EagleTribune.com, North Andover, MA

March 28, 2013

Hampstead man first and last to board naval ship

Local man steps off USS Klakring before decommissioning

By Alex Lippa
alippa@eagletribune.com

---- — HAMPSTEAD — In 1983, John Ingemi was one of the first men to step foot on the USS Klakring prior to its maiden voyage. Last weekend, that experience came full circle for Ingemi.

Ingemi, a Hampstead resident, was the last to step off the USS Klakring at a decommissioning ceremony in Mayport, Fla., Saturday.

He and 25 of his fellow sailors were honored for being part of the ship’s first crew. The 450-foot-long ship carried close to 200 sailors at any given time, he said.

“It was very emotional for me,” said Ingemi, 49. “We went through a lot together as a crew and I saw a lot of faces I hadn’t seen in years.”

Ingemi first deployed from Bath, Maine, where the ship was built and commissioned. He spent five years on the guided-missile frigate, traveling into dangerous waters. The ship went into the Persian Gulf and engaged in combat with enemy ships off the coasts of Iraq and Iran.
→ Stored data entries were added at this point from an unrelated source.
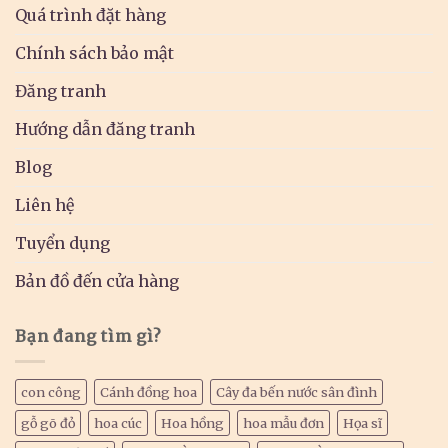
Quá trình đặt hàng
Chính sách bảo mật
Đăng tranh
Hướng dẫn đăng tranh
Blog
Liên hệ
Tuyển dụng
Bản đồ đến cửa hàng
Bạn đang tìm gì?
con công
Cánh đồng hoa
Cây đa bến nước sân đình
gỗ gõ đỏ
hoa cúc
Hoa hồng
hoa mẫu đơn
Họa sĩ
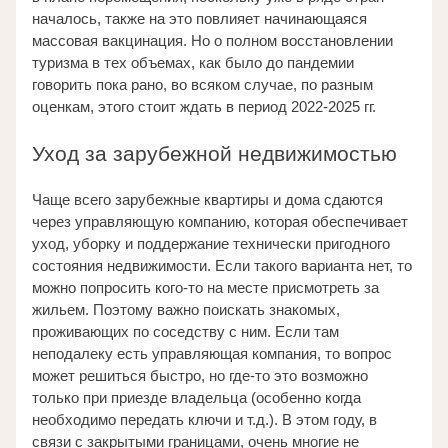
началось, также на это повлияет начинающаяся 
массовая вакцинация. Но о полном восстановлении 
туризма в тех объемах, как было до пандемии 
говорить пока рано, во всяком случае, по разным 
оценкам, этого стоит ждать в период 2022-2025 гг. 
Уход за зарубежной недвижимостью
Чаще всего зарубежные квартиры и дома сдаются 
через управляющую компанию, которая обеспечивает 
уход, уборку и поддержание технически пригодного 
состояния недвижимости. Если такого варианта нет, то 
можно попросить кого-то на месте присмотреть за 
жильем. Поэтому важно поискать знакомых, 
проживающих по соседству с ним. Если там 
неподалеку есть управляющая компания, то вопрос 
может решиться быстро, но где-то это возможно 
только при приезде владельца (особенно когда 
необходимо передать ключи и т.д.). В этом году, в 
связи с закрытыми границами, очень многие не 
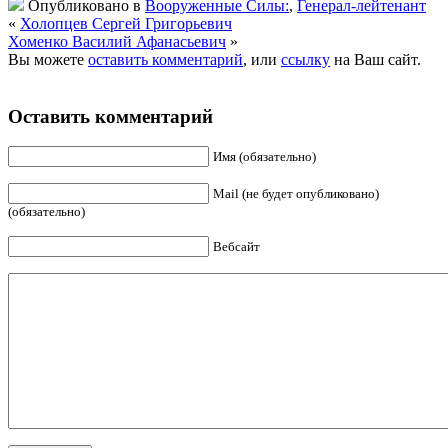
Опубликовано в
Вооруженные Силы:
,
Генерал-лейтенант
«
Холопцев Сергей Григорьевич
Хоменко Василий Афанасьевич
»
Вы можете
оставить комментарий
, или
ссылку
на Ваш сайт.
Оставить комментарий
Имя (обязательно)
Mail (не будет опубликовано)
(обязательно)
Вебсайт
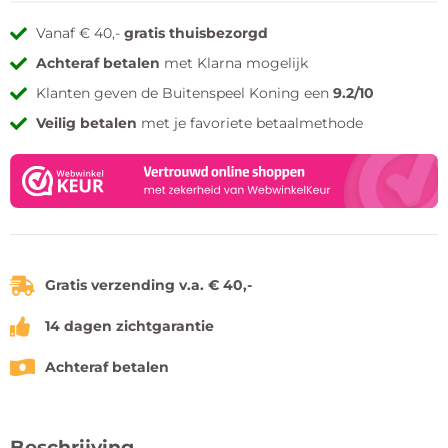
Vanaf € 40,-
gratis thuisbezorgd
Achteraf betalen
met Klarna mogelijk
Klanten geven de Buitenspeel Koning een
9.2/10
Veilig betalen
met je favoriete betaalmethode
Gratis verzending v.a. € 40,-
14 dagen zichtgarantie
Achteraf betalen
Beschrijving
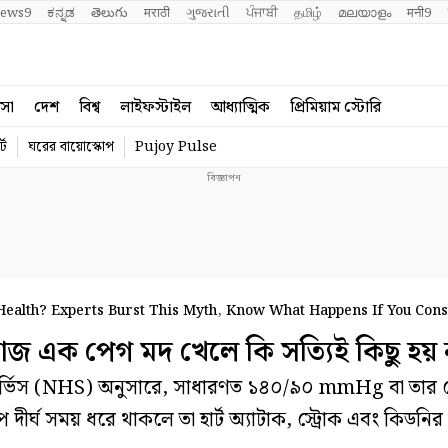
ews9
ಕನ್ನಡ
తెలుగు
मराठी
ગુજરાતી
ਪੰਜਾਬੀ
தமிழ்
മലയാളം
मनी9
বসা
দেশ
বিশ্ব
লাইফস্টাইল
আধ্যাত্মিক
প্রিমিয়াম স্টোরি
্ট
ঘরের বায়োস্কোপ
Pujoy Pulse
Health? Experts Burst This Myth, Know What Happens If You Con
এক পেগ মদ খেলে কি সত্যিই কিছু হয় 
সার্ভিস (NHS) অনুসারে, সাধারণত ১৪০/৯০ mmHg বা তার 
প দীর্ঘ সময় ধরে থাকলে তা হার্ট অ্যাটাক, স্ট্রোক এবং কিডন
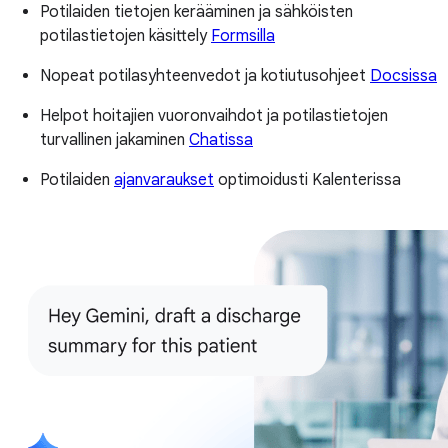
Potilaiden tietojen kerääminen ja sähköisten
potilastietojen käsittely
Formsilla
Nopeat potilasyhteenvedot ja kotiutusohjeet
Docsissa
Helpot hoitajien vuoronvaihdot ja potilastietojen
turvallinen jakaminen
Chatissa
Potilaiden
ajanvaraukset
optimoidusti Kalenterissa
Ingemi was a key member of the crew, working in the combat information center.

“When combat happened, that was the place to be,” Ingemi said. “We operated the weapons, sonar and electronic communication. We were the ones who realized the threats and made judgment calls on how to proceed.”

He joined the Navy in 1983 when he was just 18. Following in the footsteps of his uncles, he said it was an obvious choice.

“I just knew I always wanted to serve my country,” he said. “It wasn’t always pleasant, but it was a great experience.”

Ingemi has continued to serve the public as a volunteer firefighter in Hampstead. He also is a full-time software sales executive.

In Florida, Ingemi reminisced about those days and traded stories.

“I would compare it to a high school or college reunion, but it was much different than that,” Ingemi said. “These are people who I was with when we went into combat and faced down people who wanted to do us with harm.”

The event was organized by Chris Whalley, a former ship commander from Maine. He reached out to his former colleagues through social media.

“When you serve on a ship and have a good crew, it always hits home,” Whalley said. “We had all lost touch with each other and it was really a wonderful experience.”

Ingemi said he expected the weekend to make him feel like he was getting old; instead, he felt revitalized.

“For a brief second, I felt like I was 18 again,” he said. “I wished I could set sail with her one more time.”

But bells were rung, flags were lowered and the ship was officially retired. Before that happened, the crew left the ship one by one, in reverse order of how they entered it in 1983.

“I felt honored as I left the ship,” he said. “I remembered the impact it had on my life. It gave me my first sense of responsibility and it is something I’ll never forget.”